Youth Creativity and Innovation: Learning to Let Go…

Potato people

How an interactive story told through social media taught us to let youth creativity off the leash…

Working to encourage creativity and innovation amongst young people is frequently inspiring and often equally frustrating. Most of that frustration is aimed solely at ourselves for occasionally slipping into the trap of unwittingly projecting our ingrained ways of thinking upon them.

It’s a never ending battle to accept that young people’s creative ideas are usually quite different from our expectations and sometimes make little sense to us. What can look like a bad idea in our industry-formed frame of reference could well be a great idea for a new generation.

If we teach our young people to think exactly like us, how are we expecting innovation to occur?

With the young creative thinkers we work with on a daily basis through The Bigger Idea, we’re learning to let go.

On a recent transmedia project we wanted to experiment with interactive stories told through various social media. Twelve young people, who lived across the country and had never met in real life, each created characters to take part.

At first we began to develop a script for the characters but a meeting with Gav Rowe from Big Balls Films changed our thinking completely. Big Balls Films received two BAFTA nominations for the social media drama they created called Kate Modern and their advice proved invaluable.

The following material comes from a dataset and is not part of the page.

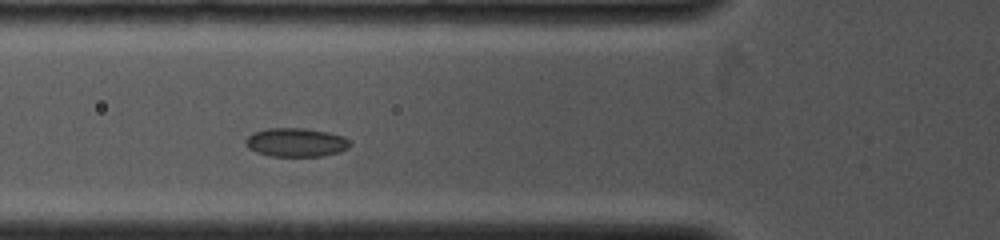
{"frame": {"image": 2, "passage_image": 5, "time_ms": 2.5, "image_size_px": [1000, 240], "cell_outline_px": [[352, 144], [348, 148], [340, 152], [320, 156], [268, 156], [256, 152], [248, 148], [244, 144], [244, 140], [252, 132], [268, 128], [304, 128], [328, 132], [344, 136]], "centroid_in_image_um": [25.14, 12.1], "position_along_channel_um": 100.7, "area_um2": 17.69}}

Gav’s advice was to give the characters a starting point, a common goal, and leave the rest up to the young people in control of the characters. Letting go in this way enabled the characters to interact in a far more natural and spontaneous way, taking the story to a surprising conclusion involving mysterious cults and ancient Egyptian Gods.

Providing an experienced support structure and building confidence in young people is critical for encouraging creativity and innovation. But we also need to have the confidence ourselves that given the right opportunity and left to develop their own ideas, young people will find ways to surpass us and do things better.